** EXTRAIT **

---*---

La question, au point de vue socialiste, est très bien posée dans cet article, quoique lourdement. Plus habile à écrire en français et à trouver la formule nette, M. Jaurès a dit, de son côté, exactement la même chose d'une façon plus forte. Il a dit, et le mot doit rester: «Le monopole universitaire, c'est le collectivisme de l'enseignement.» – Certainement cette étroite parenté entre la socialisation intellectuelle et la socialisation matérielle, cette connexité indiscutable entre la socialisation des personnes et la socialisation des propriétés, sera peu du goût des radicaux quand, l'un des deux termes acquis, on passera à l'autre; certainement ils diront: «ce n'est pas du tout la même chose;» certainement M. Jaurès a raison de dire, en souriant dans sa barbe: «Peut-être les radicaux, qui demandent aujourd'hui avec nous le collectivisme de l'enseignement, seront-ils embarrassés un jour pour combattre le collectivisme de la production. Peut-être, après avoir démontré et proclamé que la nation enseignante ne menace dans une démocratie aucune liberté, devront-ils reconnaître que la même nation possédante ne menacerait dans une démocratie aucune initiative et aucun droit.» Mais j'en suis à mettre en lumière, d'une part que les socialistes, conséquents avec eux-mêmes, seront les alliés des radicaux dans l'œuvre de la destruction de la liberté de l'enseignement tant que de cette liberté il restera un vestige ou une ombre; d'autre part que toutes les socialisations sont solidaires comme toutes les libertés se tiennent, et que par le chemin du monopole de l'enseignement on va tout droit à la «nation possédante», c'est-à-dire à l'abolition de la propriété et à la confiscation des propriétés.

Et qu'est-ce, en effet, que le droit de penser, le droit de parler, le droit d'écrire, le droit d'enseigner, si ce n'est propriétés intellectuelles?

---*---

** DONNÉES DES CONSIGNES **
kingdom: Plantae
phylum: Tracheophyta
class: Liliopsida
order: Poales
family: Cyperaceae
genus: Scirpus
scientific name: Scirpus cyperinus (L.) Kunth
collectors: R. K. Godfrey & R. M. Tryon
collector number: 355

---*---

** LISTE DES CONSIGNES **
**1)** Présentez toutes les lignes des enregistrements sous la forme d'un tableau Markdown à deux colonnes, « Numéro » et « Contenu », sans les lignes vides.
**2)** Prolongez l'extrait sur le monopole de l'enseignement à partir de sa dernière phrase.

** RÉSULTATS **
**1)**
| Numéro | Contenu |
|---|---|
| 1 | kingdom: Plantae |
| 2 | phylum: Tracheophyta |
| 3 | class: Liliopsida |
| 4 | order: Poales |
| 5 | family: Cyperaceae |
| 6 | genus: Scirpus |
| 7 | scientific name: Scirpus cyperinus (L.) Kunth |
| 8 | collectors: R. K. Godfrey & R. M. Tryon |
| 9 | collector number: 355 |

**2)**
*
* *

Et enfin j'ai dit qu'après avoir interdit aux congréganistes d'enseigner, après avoir interdit aux prêtres séculiers d'enseigner, pour les mêmes raisons qui s'appliquaient aux congréganistes; après avoir interdit aux laïques à sentiments religieux d'enseigner, pour les mêmes raisons qui s'appliquaient aux prêtres séculiers – voir l'argumentation de M. Brousse; voir le mot de la Dépêche: «Aussi bien à leurs dévots qu'à leurs prêtres» – après avoir établi le monopole universitaire absolu, les anticléricaux en viendraient, dans le monopole même, dans l'Université, dans leur Université même, à établir et à faire régner un despotisme absolu et une absolue conformité et servilité à leur manière de voir, au credo qu'ils dicteraient.

C'est ce que l'on conteste beaucoup. Une formule assez bien trouvée, assez spécieuse, a eu beaucoup de succès et a été répétée, avec variantes négligeables, par tous les ennemis secrets ou déclarés de la liberté de l'enseignement, depuis M. Buisson jusqu'à la Dépêche de Toulouse, et depuis la Dépêche jusqu'à M. Brousse: «A la liberté de l'enseignement nous voulons substituer la liberté dans l'enseignement. Nous ne voulons pas de la liberté de l'enseignement; nous voulons la liberté dans l'enseignement; le seul enseignement libre, c'est l'enseignement monopolisé par l'État, mais où la liberté régnera.»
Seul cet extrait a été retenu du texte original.